Noonan syndrome-associated Raf1 mutants with increased or decreased kinase activity differentially activate Erk and cause distinct syndromic phenotypes

¹Department of Medical Biophysics, University of Toronto, Toronto, ON, Canada
²Campbell Family Cancer Research Insitute, Ontario Cancer Institute and Princess Margaret Hospital,  University Health Network, Toronto, ON, Canada
³Department of Physiology and Medicine, Heart and Stroke/Richard Lewar Centre, University of Toronto, Toronto, ON, Canada
⁴Department of Human Health & Nutritional Sciences, University of Guelph, Guelph, ON, Canada

Noonan syndrome (NS) is one of several  “RASopathies” caused by mutations in different components of the RAS-RAF-MEK-ERK MAPK pathway.
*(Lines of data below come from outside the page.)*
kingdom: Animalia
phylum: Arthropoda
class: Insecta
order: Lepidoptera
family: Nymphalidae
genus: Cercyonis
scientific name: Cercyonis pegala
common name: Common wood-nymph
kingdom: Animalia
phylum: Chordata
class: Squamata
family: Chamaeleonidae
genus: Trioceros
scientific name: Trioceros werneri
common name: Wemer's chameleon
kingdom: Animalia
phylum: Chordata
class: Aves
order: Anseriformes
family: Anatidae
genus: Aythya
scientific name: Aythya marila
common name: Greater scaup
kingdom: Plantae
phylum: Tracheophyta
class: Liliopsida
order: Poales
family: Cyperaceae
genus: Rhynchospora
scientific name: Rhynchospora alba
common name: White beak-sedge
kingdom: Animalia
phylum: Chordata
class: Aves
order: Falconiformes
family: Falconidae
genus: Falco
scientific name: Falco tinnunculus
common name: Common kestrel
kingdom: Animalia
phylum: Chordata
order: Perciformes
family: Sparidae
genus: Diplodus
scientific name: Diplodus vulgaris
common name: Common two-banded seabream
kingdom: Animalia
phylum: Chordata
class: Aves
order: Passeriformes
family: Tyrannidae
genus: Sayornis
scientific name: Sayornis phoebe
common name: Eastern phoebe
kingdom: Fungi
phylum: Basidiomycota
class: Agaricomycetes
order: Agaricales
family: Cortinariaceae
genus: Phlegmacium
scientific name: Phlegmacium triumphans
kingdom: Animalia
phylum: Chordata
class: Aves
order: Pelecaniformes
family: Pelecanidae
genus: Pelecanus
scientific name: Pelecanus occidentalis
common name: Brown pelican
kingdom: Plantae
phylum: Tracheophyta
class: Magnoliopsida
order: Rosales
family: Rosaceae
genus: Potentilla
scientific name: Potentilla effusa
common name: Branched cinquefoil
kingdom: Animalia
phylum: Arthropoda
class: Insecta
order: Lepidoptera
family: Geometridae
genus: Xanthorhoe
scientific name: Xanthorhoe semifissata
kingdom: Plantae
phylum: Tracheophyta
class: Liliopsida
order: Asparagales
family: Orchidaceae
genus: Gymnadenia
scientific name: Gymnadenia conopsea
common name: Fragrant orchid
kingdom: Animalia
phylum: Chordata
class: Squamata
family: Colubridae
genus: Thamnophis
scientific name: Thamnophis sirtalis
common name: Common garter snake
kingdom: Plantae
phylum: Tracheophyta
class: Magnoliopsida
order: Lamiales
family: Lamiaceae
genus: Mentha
Germ line mutations in RAF1 (encoding the serine-threonine kinase RAF1) account for ~3-5% of NS. Unlike other NS alleles, RAF1 mutations that confer increased kinase activity are highly associated with HCM.  Surprisingly, other NS-associated RAF1 mutations show normal or decreased kinase activity. To explore the pathogenesis of NS-associated RAF1 mutations, we generated  “knock-in” mice that express kinase-activating (L613V) and impaired (D486N) RAF1 mutants, respectively. Like NS patients, L613V/+ mice had short stature, craniofacial dysmorphia and hematologic abnormalities. Valvuloseptal development was normal, but L613V/+ mice exhibited eccentric cardiac hypertrophy and aberrant cardiac fetal gene expression, and decompensated following pressure overload. D486N heterozygotes and, surprisingly, homozygotes, were obtained at the expected Mendelian ratio. Male D486N/+ mice did not show NS phenotypes, whereas D486N/+ females had mildly decreased body size. D486N/D486N mice showed cardiac hypertrophy, but not dilatation, and one third had severe growth defects. Agonist-evoked MEK/ERK activation was enhanced in multiple cell types from either Raf1^L613V or Raf1^D486N mutants, although L613V had a much stronger effect. Moreover,  in response to agonist stimulation, both types of  Raf1 mutant formed more heterodimers with Braf than did wild-type Raf1, and shRNA and mutational analysis indicate that heterodimers are required for mutant action. Hence, NS-associated kinase-active and impaired  RAF1 alleles act as gain-of-function mutants on the RAS-RAF-MEK-ERK pathway by promoting increased heterodimerization with BRAF. Finally, post-natal MEK inhibition normalized all NS defects in L613V/+ mice. We conclude that different NS genes have intrinsically distinct pathological effects, that enhanced MEK-ERK activity is critical for HCM and other RAF1-mutant NS phenotypes, and suggest a mutation-specific approach to  RASopathy therapy.